Job Recruitment Website - Immigration policy - What's the story of Greenland?

What's the story of Greenland?

In 980 AD, a group of Normans were stranded on a reef for the winter on their way to Iceland. After returning to the motherland, they turned these reefs into a vast land.

This is very attractive to adventurers, who have gone to explore one after another, and even murderers have joined the ranks.

At this time, a man named Eric? Lauda was deported from Norway for murder and came to Iceland. He still kept his bad habits and was expelled by the locals for another three years.

Around 982 AD, Eric made an appointment with some friends to find a new residence. They set out from Iceland and sailed north to 65 ~ 66 north latitude, where they saw a piece of land. They tried to cross the ice several times, but all failed.

After that, Eric and others sailed about 650 kilometers westward along the coastline, landed on an island outside the Cape of Good Hope, and spent a winter there. In the summers of the second and third years, Eric explored the west coast between 60 and 65 north latitude, which was covered with huge ice.

During two summers of exploration, Eric found several flat places in the narrow strip of the southwest coast. Surrounded by ice and snow wasteland, it is a good place to resist the cold wind.

Living in a bad environment, Eric and others survived and returned to Iceland. In order to deceive Icelanders with a friendly name and persuade them to move to that daunting place, he called these flat places Greenland, which means "green land".

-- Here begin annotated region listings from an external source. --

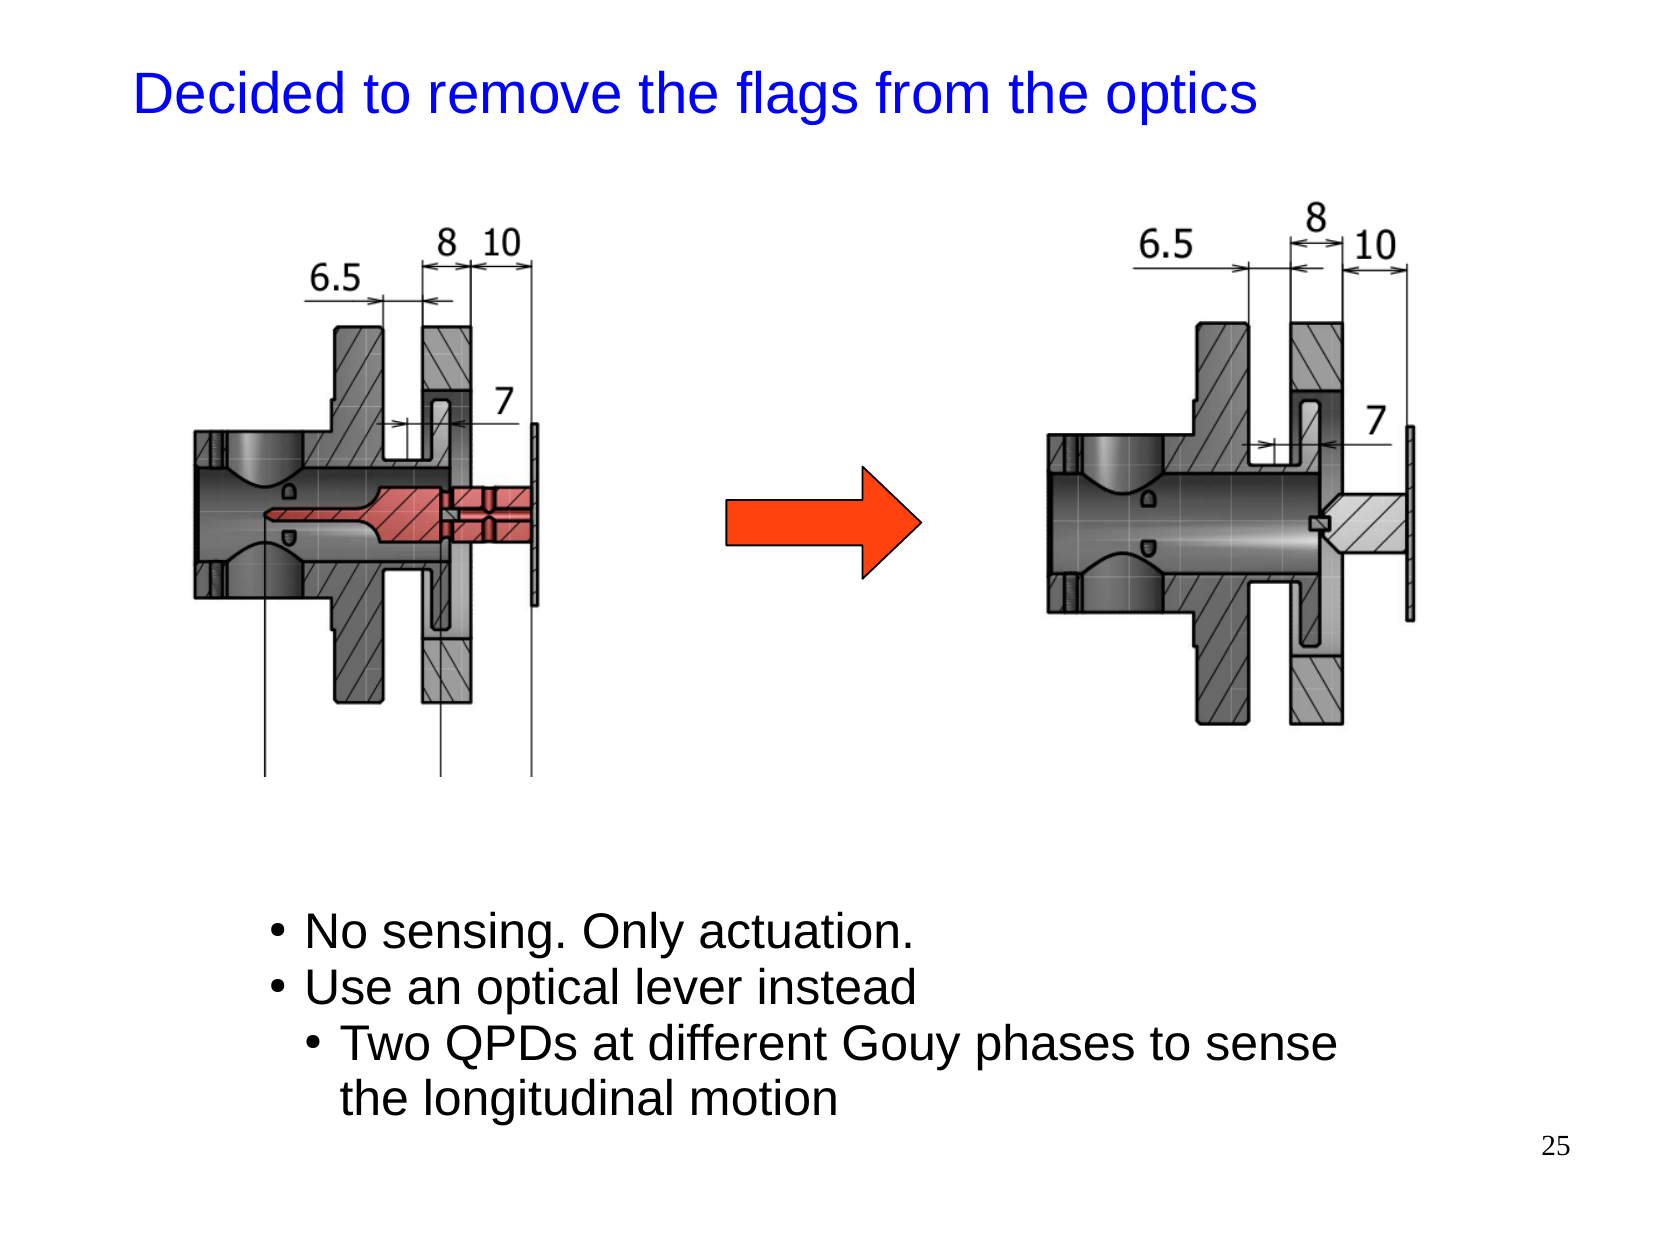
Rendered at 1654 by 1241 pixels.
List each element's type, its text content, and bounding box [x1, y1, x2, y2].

text_box No sensing. Only actuation. Use an optical lever instead Two QPDs at different Gouy phases to sense the longitudinal motion [253, 896, 1369, 1134]
text_box [726, 466, 922, 579]
picture [1003, 193, 1506, 793]
text_box Decided to remove the flags from the optics [118, 53, 1275, 133]
picture [152, 210, 626, 777]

Deceived by lies, Eric's work of recruiting immigrants in Iceland went very smoothly. In 986, he led a fleet of 25 ships to Greenland.

During the voyage, they encountered a storm, several ships capsized, several ships turned around and returned, and the remaining 14 and 15 ships carried more than 500 immigrants to overcome the storm and arrived in South Greenland. Eric lives in the south bank area of 6 1 north latitude.

Soon after, the Normans expanded northward from the southern coast and reached the Arctic Circle along the western part of Greenland around the 10 century. In order to find marine animals, the Normans also sailed north along the west coast and reached the 73 rd line.

They once wanted to go north along the frozen coast of eastern Greenland, where they fished and hunted, and prepared to build a permanent settlement, but they failed.

In 987 AD, an Icelandic navigator named Bianchi lost his way in the dense fog on his way to Greenland. He sailed aimlessly for many days. /kloc-more than 0/0 days later, he turned the bow and sailed north, and finally arrived in Greenland, a land with rolling mountains.

In fact, there are no dense forests in Greenland, and immigrants are particularly short of wood. The wood of residents' houses depends entirely on exchanging skins and prey with the outside world. In order to find wood for building winter houses, residents here have sailed to the northeast coast of North America on Route 40.